Stored records —
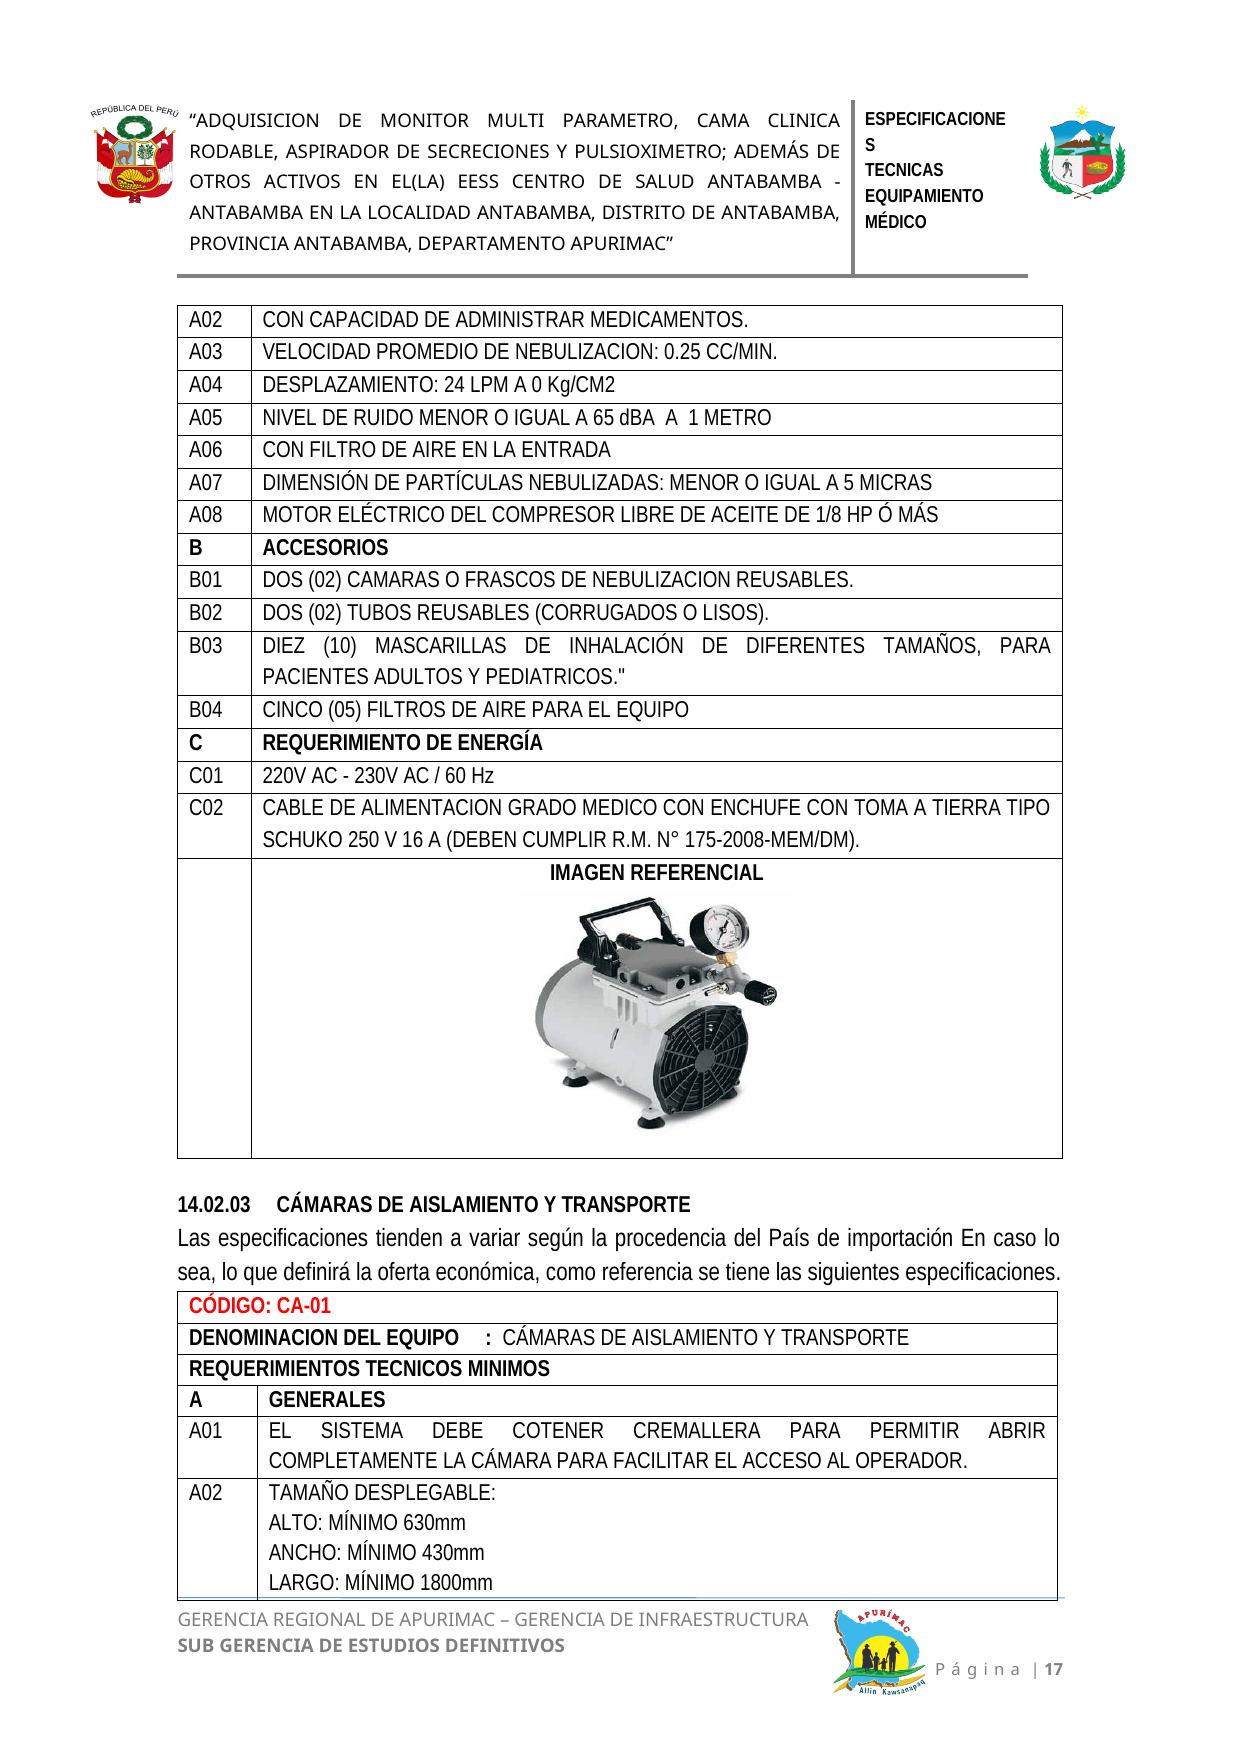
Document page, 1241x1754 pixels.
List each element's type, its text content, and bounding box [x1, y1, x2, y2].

table_cell NIVEL DE RUIDO MENOR O IGUAL A 65 dBA A 1 METRO [252, 404, 1062, 435]
table_cell TAMAÑO DESPLEGABLE: ALTO: MÍNIMO 630mm ANCHO: MÍNIMO 430mm LARGO: MÍNIMO 1800mm [258, 1479, 1057, 1599]
table_cell DOS (02) TUBOS REUSABLES (CORRUGADOS O LISOS). [252, 599, 1062, 631]
table_cell CINCO (05) FILTROS DE AIRE PARA EL EQUIPO [252, 696, 1062, 728]
table_cell CABLE DE ALIMENTACION GRADO MEDICO CON ENCHUFE CON TOMA A TIERRA TIPO SCHUKO 250 V 16 A (DEBEN CUMPLIR R.M. N° 175-2008-MEM/DM). [252, 794, 1062, 857]
table_cell GENERALES [258, 1386, 1057, 1416]
table_cell CON CAPACIDAD DE ADMINISTRAR MEDICAMENTOS. [252, 306, 1062, 337]
picture [88, 105, 181, 204]
table_cell B01 [178, 566, 251, 598]
table_cell DIMENSIÓN DE PARTÍCULAS NEBULIZADAS: MENOR O IGUAL A 5 MICRAS [252, 469, 1062, 500]
text 14.02.03 CÁMARAS DE AISLAMIENTO Y TRANSPORTE [177, 1191, 1063, 1217]
table_cell A07 [178, 469, 251, 500]
table_cell C01 [178, 762, 251, 793]
table_cell A01 [178, 1417, 257, 1478]
table_cell B [178, 534, 251, 565]
table_cell A02 [178, 1479, 257, 1599]
text Las especificaciones tienden a variar según la procedencia del País de importación En caso lo sea, lo que definirá la oferta económica, como referencia se tiene las siguientes especificaciones. [177, 1222, 1063, 1286]
table_cell C [178, 729, 251, 761]
table_cell DIEZ (10) MASCARILLAS DE INHALACIÓN DE DIFERENTES TAMAÑOS, PARA PACIENTES ADULTOS Y PEDIATRICOS." [252, 632, 1062, 695]
table_cell A08 [178, 501, 251, 533]
table_cell A05 [178, 404, 251, 435]
table_cell MOTOR ELÉCTRICO DEL COMPRESOR LIBRE DE ACEITE DE 1/8 HP Ó MÁS [252, 501, 1062, 533]
table_cell B02 [178, 599, 251, 631]
picture [519, 888, 794, 1139]
table_cell DESPLAZAMIENTO: 24 LPM A 0 Kg/CM2 [252, 371, 1062, 402]
table_cell A06 [178, 436, 251, 468]
table_cell DOS (02) CAMARAS O FRASCOS DE NEBULIZACION REUSABLES. [252, 566, 1062, 598]
table_cell ACCESORIOS [252, 534, 1062, 565]
picture [833, 1609, 926, 1695]
table_cell REQUERIMIENTO DE ENERGÍA [252, 729, 1062, 761]
table_cell REQUERIMIENTOS TECNICOS MINIMOS [178, 1355, 1057, 1385]
picture [1039, 103, 1126, 204]
table_cell B04 [178, 696, 251, 728]
table_cell 220V AC - 230V AC / 60 Hz [252, 762, 1062, 793]
table_cell A [178, 1386, 257, 1416]
table_header CÓDIGO: CA-01 [178, 1292, 1057, 1322]
table_cell VELOCIDAD PROMEDIO DE NEBULIZACION: 0.25 CC/MIN. [252, 338, 1062, 370]
table_cell A04 [178, 371, 251, 402]
table_cell A03 [178, 338, 251, 370]
table_cell A02 [178, 306, 251, 337]
table_cell C02 [178, 794, 251, 857]
table_cell DENOMINACION DEL EQUIPO : CÁMARAS DE AISLAMIENTO Y TRANSPORTE [178, 1324, 1057, 1354]
table_cell [178, 859, 251, 1158]
table_cell B03 [178, 632, 251, 695]
table_cell EL SISTEMA DEBE COTENER CREMALLERA PARA PERMITIR ABRIR COMPLETAMENTE LA CÁMARA PARA FACILITAR EL ACCESO AL OPERADOR. [258, 1417, 1057, 1478]
table_cell IMAGEN REFERENCIAL [252, 859, 1062, 1158]
table_cell CON FILTRO DE AIRE EN LA ENTRADA [252, 436, 1062, 468]
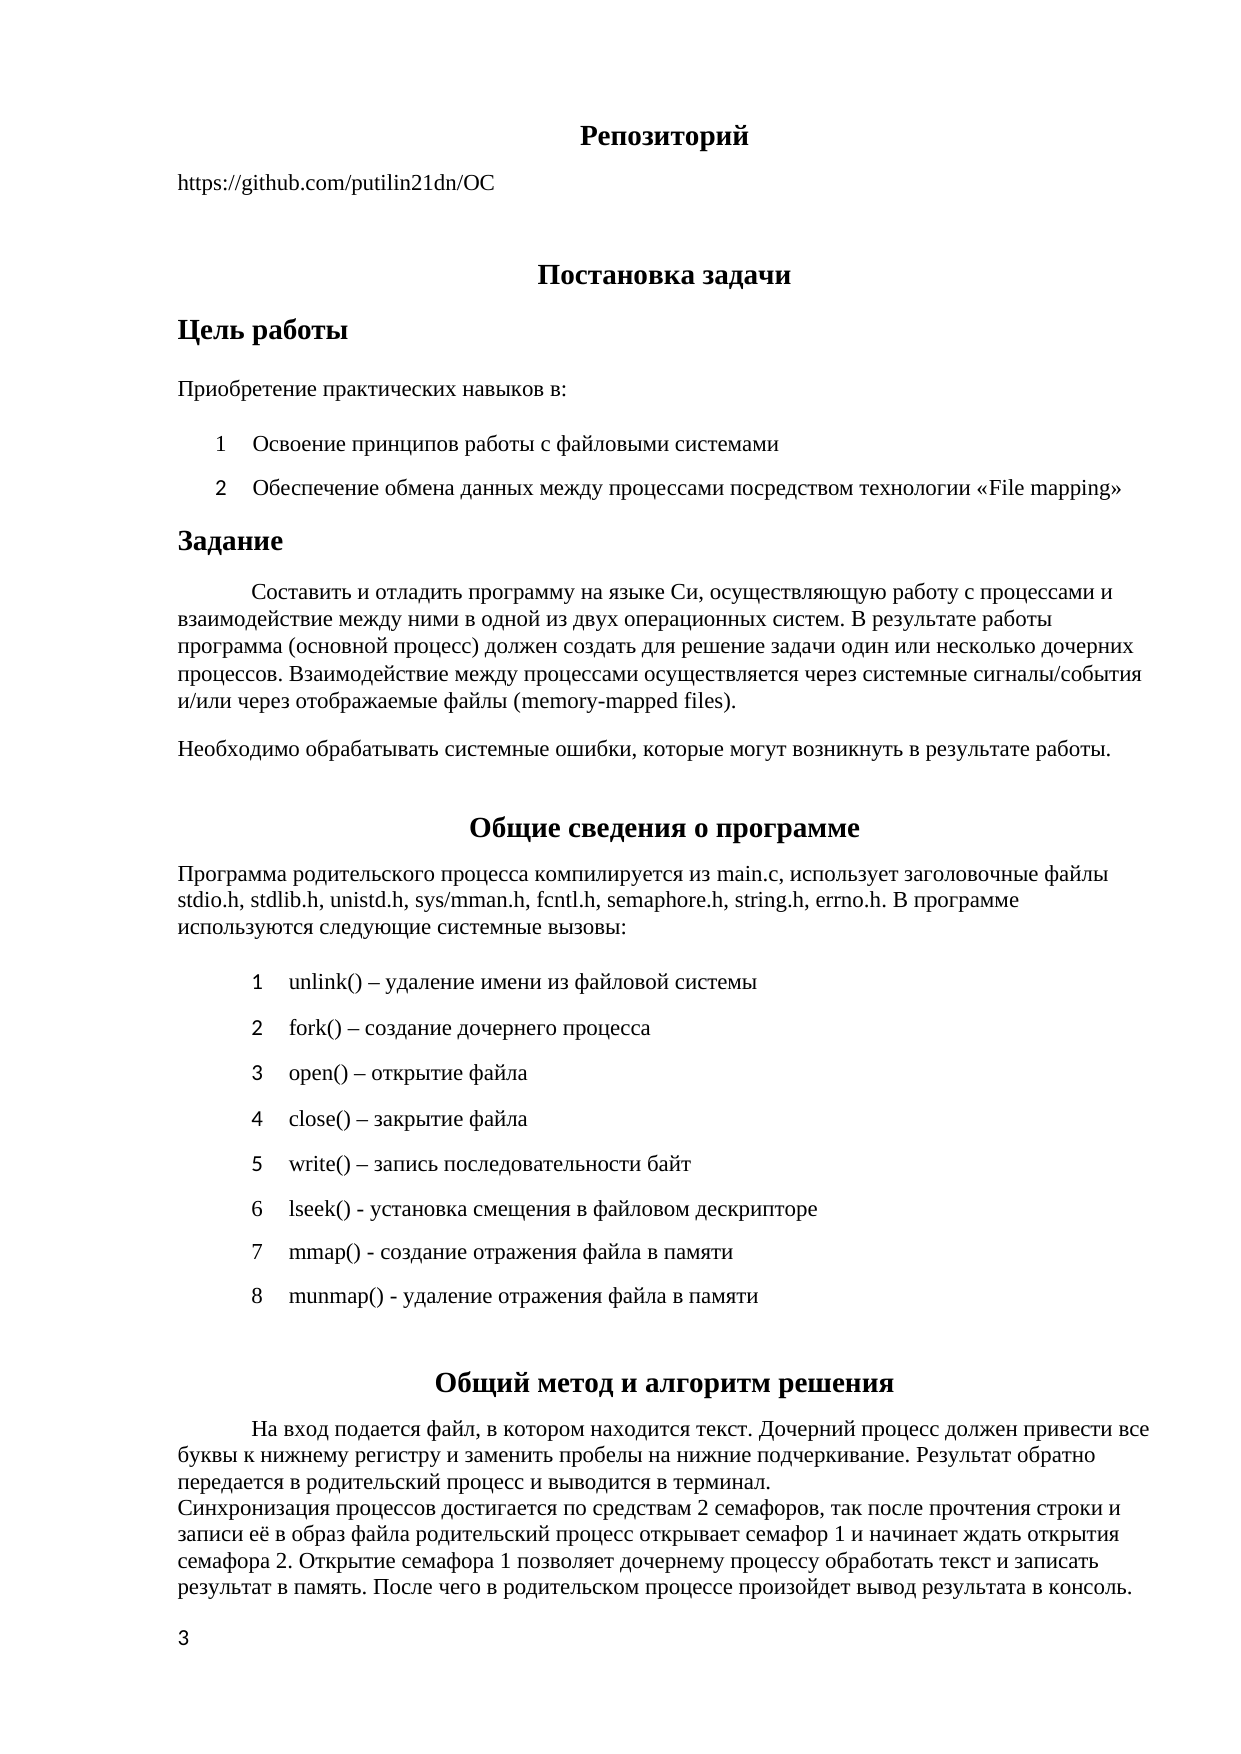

TASK PROMPT —
Write the data above out exactly. Leave out any pictures.

TASK RESULT —
Document page, 1241x1754 pixels.
List each element's type, its text content, and bounding box [x1, y1, x2, y2].

table_cell NIVEL DE RUIDO MENOR O IGUAL A 65 dBA A 1 METRO [252, 404, 1062, 435]
table_cell TAMAÑO DESPLEGABLE: ALTO: MÍNIMO 630mm ANCHO: MÍNIMO 430mm LARGO: MÍNIMO 1800mm [258, 1479, 1057, 1599]
table_cell DOS (02) TUBOS REUSABLES (CORRUGADOS O LISOS). [252, 599, 1062, 631]
table_cell CINCO (05) FILTROS DE AIRE PARA EL EQUIPO [252, 696, 1062, 728]
table_cell CABLE DE ALIMENTACION GRADO MEDICO CON ENCHUFE CON TOMA A TIERRA TIPO SCHUKO 250 V 16 A (DEBEN CUMPLIR R.M. N° 175-2008-MEM/DM). [252, 794, 1062, 857]
table_cell GENERALES [258, 1386, 1057, 1416]
table_cell CON CAPACIDAD DE ADMINISTRAR MEDICAMENTOS. [252, 306, 1062, 337]
picture [88, 105, 181, 204]
table_cell B01 [178, 566, 251, 598]
table_cell DIMENSIÓN DE PARTÍCULAS NEBULIZADAS: MENOR O IGUAL A 5 MICRAS [252, 469, 1062, 500]
text 14.02.03 CÁMARAS DE AISLAMIENTO Y TRANSPORTE [177, 1191, 1063, 1217]
table_cell A07 [178, 469, 251, 500]
table_cell C01 [178, 762, 251, 793]
table_cell A01 [178, 1417, 257, 1478]
table_cell B [178, 534, 251, 565]
table_cell A02 [178, 1479, 257, 1599]
text Las especificaciones tienden a variar según la procedencia del País de importación En caso lo sea, lo que definirá la oferta económica, como referencia se tiene las siguientes especificaciones. [177, 1222, 1063, 1286]
table_cell C [178, 729, 251, 761]
table_cell DIEZ (10) MASCARILLAS DE INHALACIÓN DE DIFERENTES TAMAÑOS, PARA PACIENTES ADULTOS Y PEDIATRICOS." [252, 632, 1062, 695]
table_cell A08 [178, 501, 251, 533]
table_cell A05 [178, 404, 251, 435]
table_cell MOTOR ELÉCTRICO DEL COMPRESOR LIBRE DE ACEITE DE 1/8 HP Ó MÁS [252, 501, 1062, 533]
table_cell B02 [178, 599, 251, 631]
picture [519, 888, 794, 1139]
table_cell DESPLAZAMIENTO: 24 LPM A 0 Kg/CM2 [252, 371, 1062, 402]
table_cell A06 [178, 436, 251, 468]
table_cell DOS (02) CAMARAS O FRASCOS DE NEBULIZACION REUSABLES. [252, 566, 1062, 598]
table_cell ACCESORIOS [252, 534, 1062, 565]
picture [833, 1609, 926, 1695]
table_cell REQUERIMIENTO DE ENERGÍA [252, 729, 1062, 761]
table_cell REQUERIMIENTOS TECNICOS MINIMOS [178, 1355, 1057, 1385]
picture [1039, 103, 1126, 204]
table_cell B04 [178, 696, 251, 728]
table_cell 220V AC - 230V AC / 60 Hz [252, 762, 1062, 793]
table_cell A [178, 1386, 257, 1416]
table_header CÓDIGO: CA-01 [178, 1292, 1057, 1322]
table_cell VELOCIDAD PROMEDIO DE NEBULIZACION: 0.25 CC/MIN. [252, 338, 1062, 370]
table_cell A04 [178, 371, 251, 402]
table_cell A03 [178, 338, 251, 370]
table_cell A02 [178, 306, 251, 337]
table_cell C02 [178, 794, 251, 857]
table_cell DENOMINACION DEL EQUIPO : CÁMARAS DE AISLAMIENTO Y TRANSPORTE [178, 1324, 1057, 1354]
table_cell [178, 859, 251, 1158]
table_cell B03 [178, 632, 251, 695]
table_cell EL SISTEMA DEBE COTENER CREMALLERA PARA PERMITIR ABRIR COMPLETAMENTE LA CÁMARA PARA FACILITAR EL ACCESO AL OPERADOR. [258, 1417, 1057, 1478]
table_cell IMAGEN REFERENCIAL [252, 859, 1062, 1158]
table_cell CON FILTRO DE AIRE EN LA ENTRADA [252, 436, 1062, 468]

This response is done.